When World War II forces some flexibility about gender roles as men go off to fight, Marie finds an opportunity to focus on scientific pursuits. Hickey’s two-page spread of Tharp drawing equations on a huge blackboard is pure poetry, of an accessible kind. Children reading the book see the young woman poised on a stepstool on one foot, the other lifted to the side like that of a ballet dancer. The breadth of her approach allows her to make breakthroughs: “She discovered geodes and geometry, equations and elements, atoms and antimatter.” At bottom left and right of the scene are stacks of books indicating Tharp’s true love of the mind; there are volumes of Darwin, Einstein, and Aristotle, as well as William James and Upton Sinclair. (If your child or student is not familiar with these names, here is a terrific chance to introduce them!). One pile of book is topped by a globe, the other by a coffee pot and cup. Science doesn’t happen outside of the real world.

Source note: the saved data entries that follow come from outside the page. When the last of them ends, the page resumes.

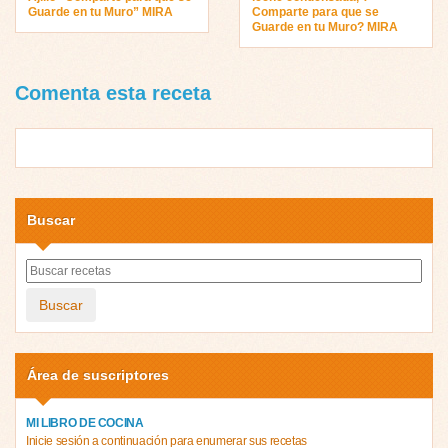
Guarde en tu Muro” MIRA
Comparte para que se
Guarde en tu Muro? MIRA
Comenta esta receta
Buscar
Buscar
Área de suscriptores
MI LIBRO DE COCINA
Inicie sesión a continuación para enumerar sus recetas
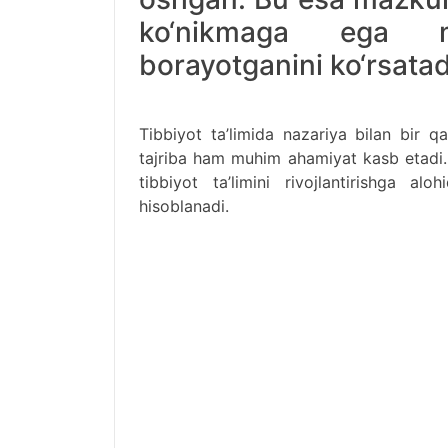
ko‘nikmaga ega mu
borayotganini ko‘rsatad
Tibbiyot ta’limida nazariya bilan bir q
tajriba ham muhim ahamiyat kasb etadi.
tibbiyot ta’limini rivojlantirishga al
hisoblanadi.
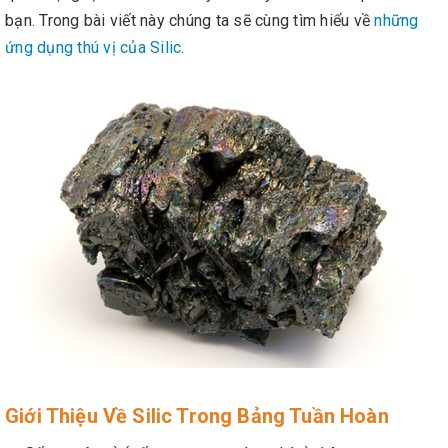
bạn. Trong bài viết này chúng ta sẽ cùng tìm hiểu về
những
ứng dụng thú vị của Silic
.
Giới Thiệu Về Silic Trong Bảng Tuần Hoàn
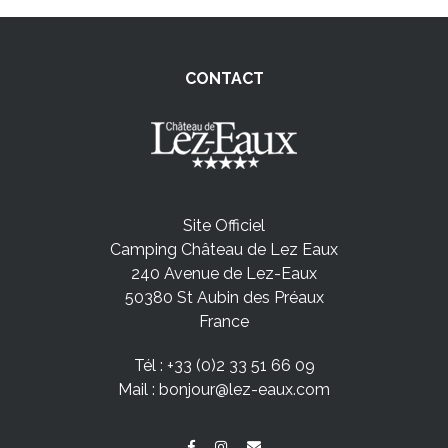
CONTACT
Site Officiel
Camping Château de Lez Eaux
240 Avenue de Lez-Eaux
50380 St Aubin des Préaux
France
Tél :
+33 (0)2 33 51 66 09
Mail :
bonjour@lez-eaux.com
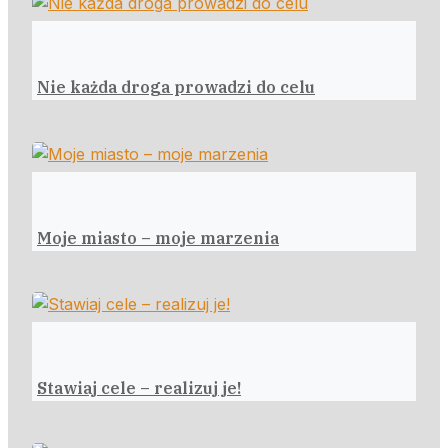
Nie każda droga prowadzi do celu
Moje miasto – moje marzenia
Stawiaj cele – realizuj je!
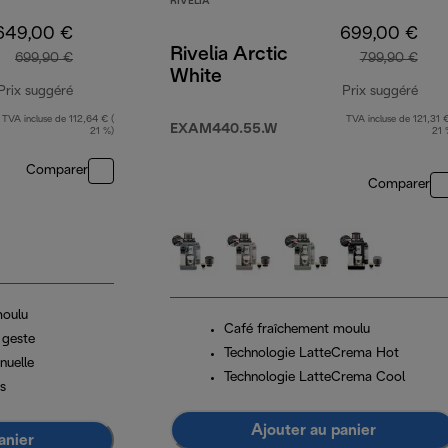
RIVELIA
649,00 €
699,00 €
Rivelia Arctic
699,90 €
799,90 €
White
Prix suggéré
Prix suggéré
TVA incluse de 112,64 € (
TVA incluse de 121,31 €
prix original 699,90 €
prix
EXAM440.55.W
21 %)
21 
Comparer
Comparer
moulu
Café fraîchement moulu
 geste
Technologie LatteCrema Hot
nuelle
Technologie LatteCrema Cool
s
Ajouter au panier
anier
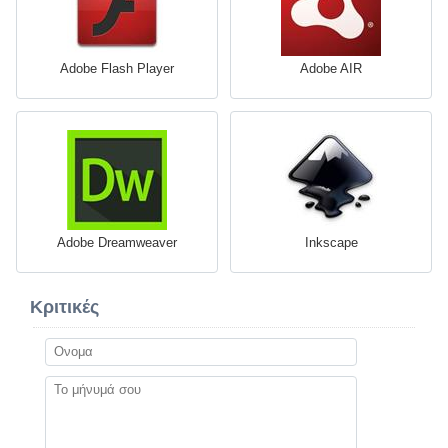
Adobe Flash Player
Adobe AIR
Adobe Dreamweaver
Inkscape
Κριτικές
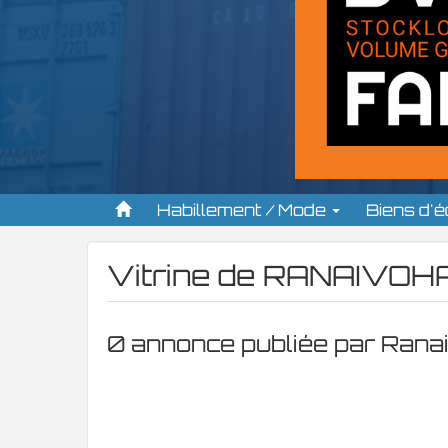
Habillement / Mode
Biens d'
Vitrine de
RANAIVOHAR
0 annonce publiée par Rana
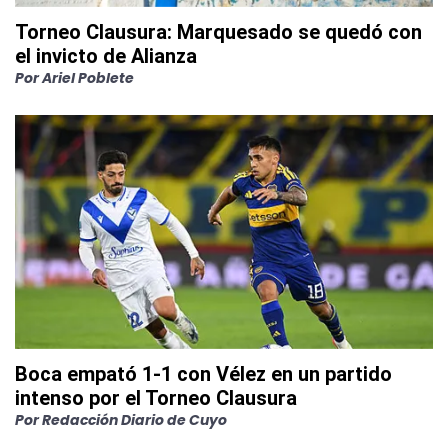
Torneo Clausura: Marquesado se quedó con
el invicto de Alianza
Por
Ariel Poblete
Boca empató 1-1 con Vélez en un partido
intenso por el Torneo Clausura
Por
Redacción Diario de Cuyo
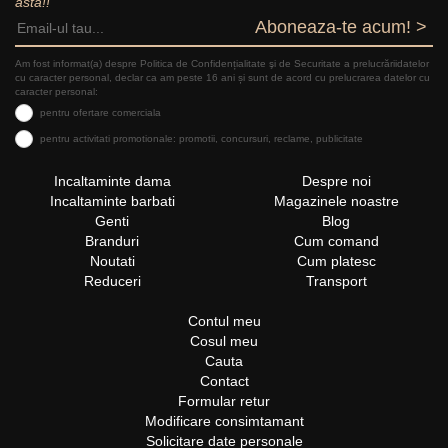
asta!!
Aboneaza-te acum! >
Am fost informat(a) despre Politica de Confidențialitate şi de Securitate a prelucrăriidatelor
cu caracter personal, declar ca am peste 16 ani și sunt de acord cu prelucrarea datelor cu
caracter personal:
pentru ofertare comerciala
pentru activitati promotionale: promotii, concursuri, reclame, publicitate
Incaltaminte dama
Despre noi
Incaltaminte barbati
Magazinele noastre
Genti
Blog
Branduri
Cum comand
Noutati
Cum platesc
Reduceri
Transport
Contul meu
Cosul meu
Cauta
Contact
Formular retur
Modificare consimtamant
Solicitare date personale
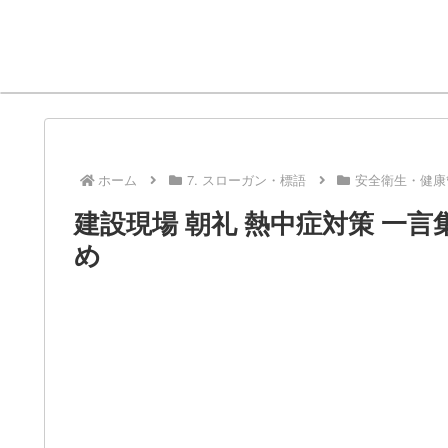
ホーム
7. スローガン・標語
安全衛生・健康
建設現場 朝礼 熱中症対策 一
め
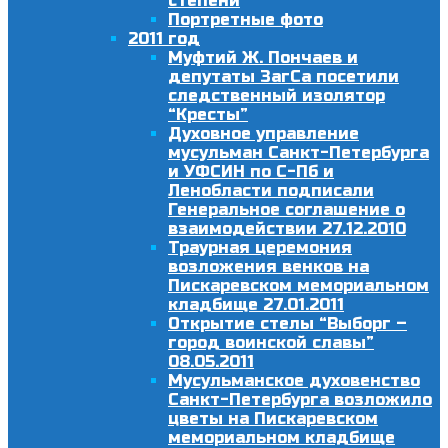
степени
Портретные фото
2011 год
Муфтий Ж. Пончаев и
депутаты ЗагСа посетили
следственный изолятор
“Кресты”
Духовное управление
мусульман Санкт-Петербурга
и УФСИН по С-Пб и
Ленобласти подписали
Генеральное соглашение о
взаимодействии 27.12.2010
Траурная церемония
возложения венков на
Пискаревском мемориальном
кладбище 27.01.2011
Открытие стелы “Выборг –
город воинской славы”
08.05.2011
Мусульманское духовенство
Санкт-Петербурга возложило
цветы на Пискаревском
мемориальном кладбище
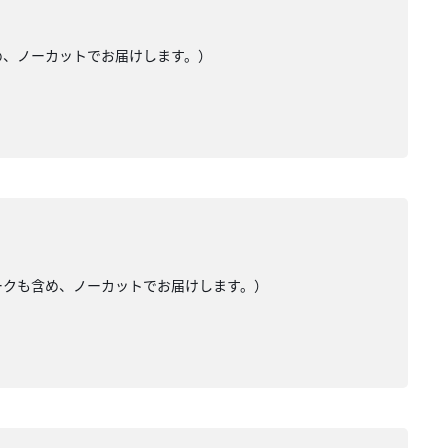
め、ノーカットでお届けします。）
トークも含め、ノーカットでお届けします。）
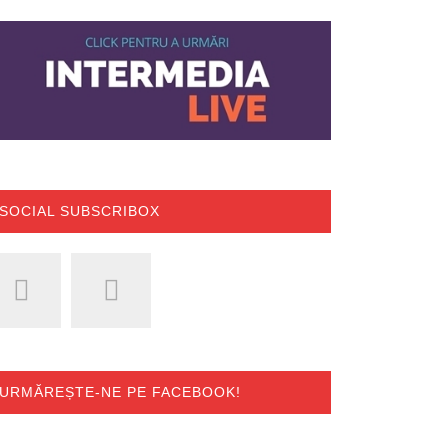
SOCIAL SUBSCRIBOX
URMĂREȘTE-NE PE FACEBOOK!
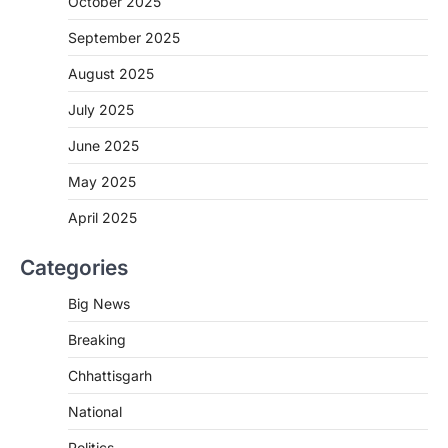
October 2025
रायपुर। राष्ट्रीय कृमि मुक्ति दिवस भारत सरकार द्वारा
बच्चों के स्वास्थ्य सुधार के लिए वर्ष…
September 2025
2
August 2025
CHHATTISGARH
CG : मुख्यमंत्री विष्णुदेव साय के नेतृत्व में
July 2025
छत्तीसगढ़ को बड़ी उपलब्धि
June 2025
More Khabar
August 7, 2026
रायपुर। मुख्यमंत्री विष्णुदेव साय के नेतृत्व में स्वच्छ ऊर्जा,
May 2025
हरित विकास और किसानों की आय…
3
April 2025
CHHATTISGARH
Categories
CG : पांच माह की अनुष्का को मिला नया
जीवन, चिरायु योजना से संभव हुई सफल सर्जरी
Big News
More Khabar
August 7, 2026
Breaking
रायपुर। राष्ट्रीय बाल स्वास्थ्य कार्यक्रम (चिरायु) के तहत
जशपुर जिले की 5 माह की मासूम…
4
Chhattisgarh
CHHATTISGARH
National
CG: छिपली की दीदियों का कमाल, बकरी
Politics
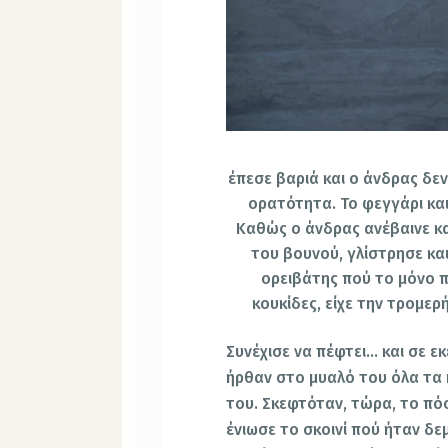
έπεσε βαριά και ο άνδρας δε
ορατότητα. Το φεγγάρι κα
Καθώς ο άνδρας ανέβαινε κα
του βουνού, γλίστρησε κα
ορειβάτης πού το μόνο 
κουκίδες, είχε την τρομε
Συνέχισε να πέφτει… και σε ε
ήρθαν στο μυαλό του όλα τα 
του. Σκεφτόταν, τώρα, το πό
ένιωσε το σκοινί πού ήταν δ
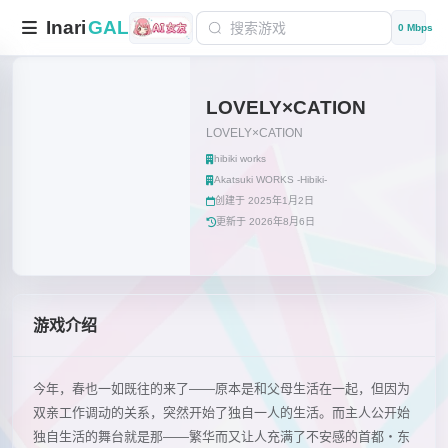
Inari
GAL
0 Mbps
LOVELY×CATION
LOVELY×CATION
hibiki works
Akatsuki WORKS -Hibiki-
创建于 2025年1月2日
更新于 2026年8月6日
游戏介绍
今年，春也一如既往的来了――原本是和父母生活在一起，但因为
双亲工作调动的关系，突然开始了独自一人的生活。而主人公开始
独自生活的舞台就是那――繁华而又让人充满了不安感的首都・东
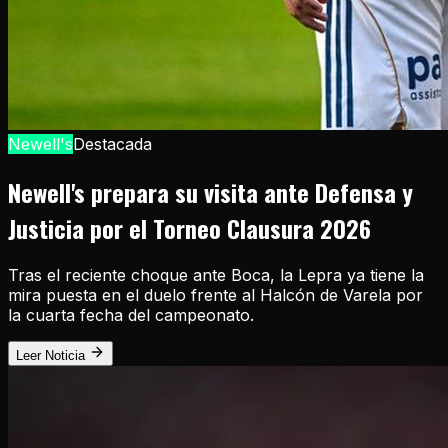
Newell's
Destacada
Newell's prepara su visita ante Defensa y
Justicia por el Torneo Clausura 2026
Tras el reciente choque ante Boca, la Lepra ya tiene la
mira puesta en el duelo frente al Halcón de Varela por
la cuarta fecha del campeonato.
Leer Noticia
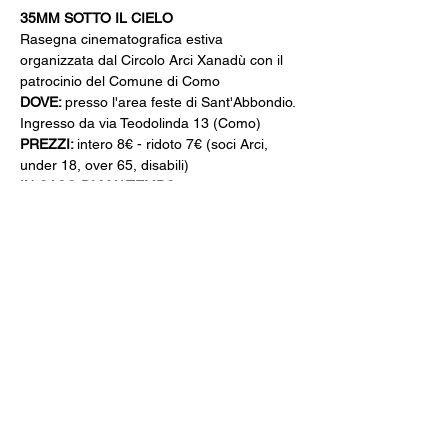
35MM SOTTO IL CIELO
Rasegna cinematografica estiva 
organizzata dal Circolo Arci Xanadù con il 
patrocinio del Comune di Como
DOVE: 
presso l'area feste di Sant'Abbondio. 
Ingresso da via Teodolinda 13 (Como) 
PREZZI: 
intero 8€ - ridoto 7€ (soci Arci, 
under 18, over 65, disabili)
IN CASO DI MALTEMPO
 la proiezione si 
terrà presso il Cinema Gloria di via 
Varesina 72 a Como 
INFO: 
whatsapp +39 351 6940301
AREA BAR 
aperta dalle 19:30
CINE MENÚ: 
15€ (film 
+panino/toast/hamburger 
+bibita/birra/vino/acqua +cafè)
PREVENDITE: 
www.spaziogloria.com
LA SECONDA PARTE DELLA RASSEGNA 
SI TERRÀ DAL 1° AGOSTO AL 13 
SETTEMBRE 
lI programma verrà annunciato entro la 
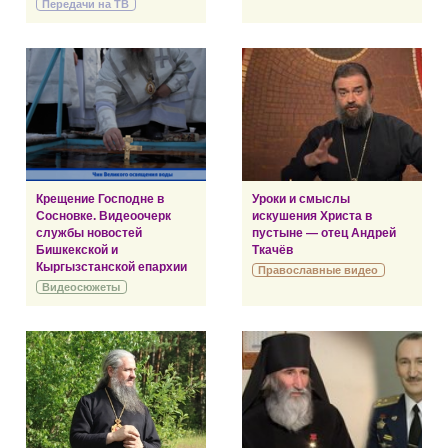
Передачи на ТВ
Крещение Господне в
Уроки и смыслы
Сосновке. Видеоочерк
искушения Христа в
службы новостей
пустыне — отец Андрей
Бишкекской и
Ткачёв
Кыргызстанской епархии
Православные видео
Видеосюжеты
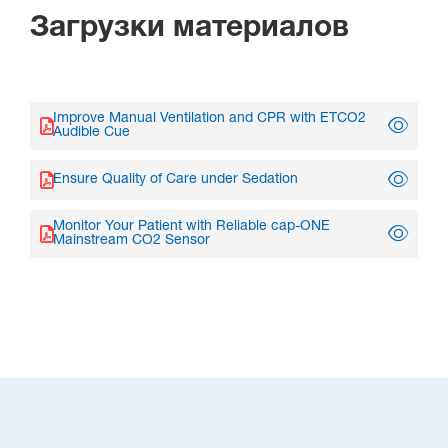
Загрузки материалов
Improve Manual Ventilation and CPR with ETCO2
Audible Cue
Ensure Quality of Care under Sedation
Monitor Your Patient with Reliable cap-ONE
Mainstream CO2 Sensor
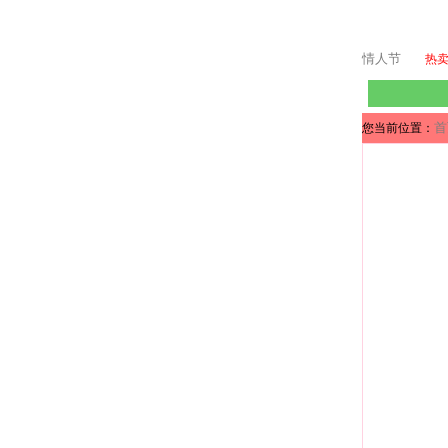
情人节
热
首
您当前位置：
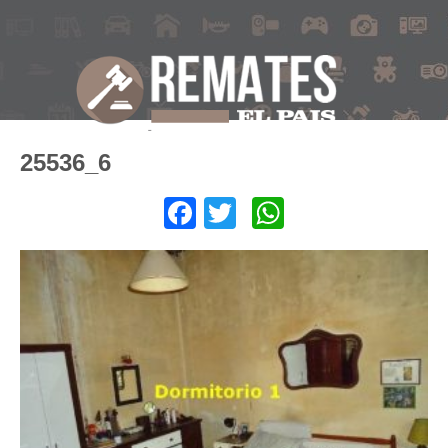
25536_6
Facebook
Twitter
WhatsApp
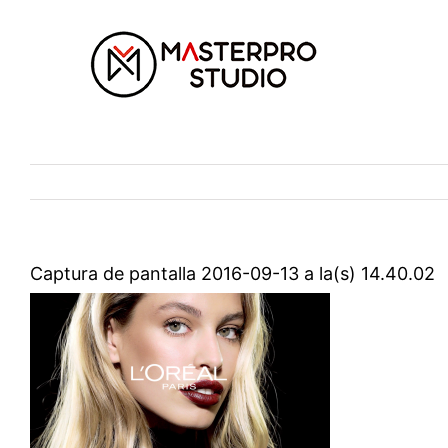
Saltar
al
contenido
Captura de pantalla 2016-09-13 a la(s) 14.40.02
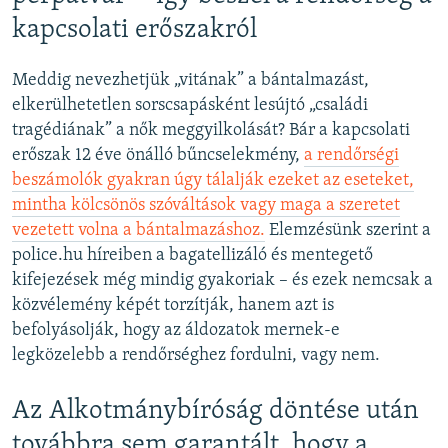
kapcsolati erőszakról
Meddig nevezhetjük „vitának” a bántalmazást,
elkerülhetetlen sorscsapásként lesújtó „családi
tragédiának” a nők meggyilkolását? Bár a kapcsolati
erőszak 12 éve önálló bűncselekmény,
a rendőrségi
beszámolók gyakran úgy tálalják ezeket az eseteket,
mintha kölcsönös szóváltások vagy maga a szeretet
vezetett volna a bántalmazáshoz.
Elemzésünk szerint a
police.hu híreiben a bagatellizáló és mentegető
kifejezések még mindig gyakoriak – és ezek nemcsak a
közvélemény képét torzítják, hanem azt is
befolyásolják, hogy az áldozatok mernek-e
legközelebb a rendőrséghez fordulni, vagy nem.
Az Alkotmánybíróság döntése után
továbbra sem garantált, hogy a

Tharp’s room of her own is a job in a laboratory. Having been denied the opportunity, as a woman, to participate in an exploration of the ocean, she uses the space of her “tiny, cramped office” to study, calculate, and hypothesize. Keating and Hickey take a risk, combining Tharp’s actual work with her dreams. Their imagery is totally effective, combining the scientific process and pure imagination in pictures of Tharp swimming through ink and dreaming of numbers.
She succeeds in mapping the ocean’s floor, and her reward is the hostility of a mansplaining colleague who ridicules her work. Eventually she is vindicated; a detailed “Author’s Note” explains how Tharp’s pioneering work was eventually acknowledged and led to the discovery of tectonic plates. This section also includes “Questions and Answers,” including one about why women were excluded from scientific professions, and a list of further resources. Ocean Speaks speaks to readers about many subjects: science, persistence, prejudice, love of learning. The exceptional beauty of its images transmits those ideas in a way which children will understand.